Menghadapi itu, setiap negara memiliki caranya masing-masing. Tapi saya menyoroti langkah yang dilakukan oleh sejumlah negara di Afrika. .Yakni dengan merubah citra pertanian (rebranding) yang lama. Dimulai dengan menghadirkan liputan pers yang positif. Seperti format pertanian modern yang mnggabungkan pertanian dengan teknologi yang bukan hanya keren, tapi juga menyerap bakat dan kemampuan generasi muda ini yang belum berkesempatan di kota.
Di antaranya, dalam sektor pengujian tanah, pupuk dan produksi dan distribusi pupuk alternatif; penyimpanan makanan; pengolahan makanan; pemasaran makanan; pemantauan tren, penyakit, dan permintaan pertanian; biotek; dan banyak peluang lainnya.
Dilanjutkan melalui media sosial. Â Menurut petani muda asal Kenya, Rodgers Kirwa (27), medsos menjadi alat yang ampuh dalam merubah stigma negatif dunia pertanian bagi kalangan milenial. Dari sana, Kirwa bersama teman-temannya banyak melakukan advokasi pertanian menggunakan tagar 'Agribiztalk254.'Â
"Setiap hari Kamis, kami memiliki tamu yang akan membahas isu-isu topikal tentang pertanian," katanya. Ternyata, dari sana dia mulai dikenal dan menginspirasi kalangan petani milenial lainnya. Dengan begitu, para kalangan milenial tidak lagi melihat pertanian sebagai lahan yang tidak menguntungkan.

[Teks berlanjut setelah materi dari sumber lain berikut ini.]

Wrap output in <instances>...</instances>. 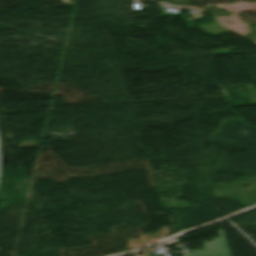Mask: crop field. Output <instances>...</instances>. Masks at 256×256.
I'll return each mask as SVG.
<instances>
[{
  "mask_svg": "<svg viewBox=\"0 0 256 256\" xmlns=\"http://www.w3.org/2000/svg\"><path fill=\"white\" fill-rule=\"evenodd\" d=\"M220 238L213 239L214 242L203 243L205 251H192V254L183 256H231L230 250L223 230H218Z\"/></svg>",
  "mask_w": 256,
  "mask_h": 256,
  "instance_id": "8a807250",
  "label": "crop field"
},
{
  "mask_svg": "<svg viewBox=\"0 0 256 256\" xmlns=\"http://www.w3.org/2000/svg\"><path fill=\"white\" fill-rule=\"evenodd\" d=\"M177 238H180L179 236L175 237V238H172L170 240H167V241H164L162 242L163 244L169 246V245H172V244H175V243H178V241H176L175 239Z\"/></svg>",
  "mask_w": 256,
  "mask_h": 256,
  "instance_id": "ac0d7876",
  "label": "crop field"
}]
</instances>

2. Pertanian Presisi dengan Teknologi  Otomasi
Sejak tsunami yang melanda pada 2011, Jepang melakukan transformasi di bidang pertaniannya. Mereka menerapkan konsep pertanian pintar (smart farming) atau juga yang dikenal sebagai pertanian presisi. Dalam prosesnya, ada pekerjaan-pekerjaan yang tidak lagi menggunakan tenaga manual manusia, dan digantikan dengan mesin dan teknologi otomatis yang tersambung dengan internet.
Sehingga, para petani hanya mengontrolnya dari kejauhan saja. Konsep ini nantinya lebih banyak mengoptimalkan pengaplikasian teknologi seperti internet of things (IoT), big data, cloud computing, sensor dan drone dan alat analisis. Di Indonesia sendiri, Kementerian Pertanian RI (Kementan) mulai menerapkannya dalam alat mesin pertanian (alsintan). Seperti, traktor tanpa awak, alat penanam tebu, smart irrigation dan masih banyak lainnya.
Banyak keuntungan yang didapat dari efisiensi waktu, tenaga dan pengeluaran lainnya. Sehingga untuk penentuan harga di pasar sendiri, bisa lebih bersaing. Dengan begini, pertanian tidak lagi dilihat tidak hanya sebagai upaya penyediaan pangan saja, tapi juga dari sisi komersil dalam rangkaian agribisnis.
 3. Riset dan Penelitian untuk Pertanian Berkelanjutan
Keberadaan teknologi pertanian perlu diiringi riset dan penelitian secara kontinyu untuk pertanian berkelanjutan. Ada banyak aspek yang perlu diteliti, dari pelaku pertaniannya hingga bagaimana menghadirkan teknologi yang tepat guna dengan lahan pertanian.
Seperti menghadirkan robot alat bantu pertanian yang berukuran kecil, traktor yang relatif lebih ringan sehingga tidak membebani lahan pertanian. Kemudian sprayer pestisida dengan sensor yang lebih akurat, sehingga dapat meminimalisir penggunakan bahan kimia dan langsung fokus ke bidang tanah yang memang terjangkit hama. Dengan begitu, lingkungan lebih terjaga dan memastikan pertanian yang berkelanjutan.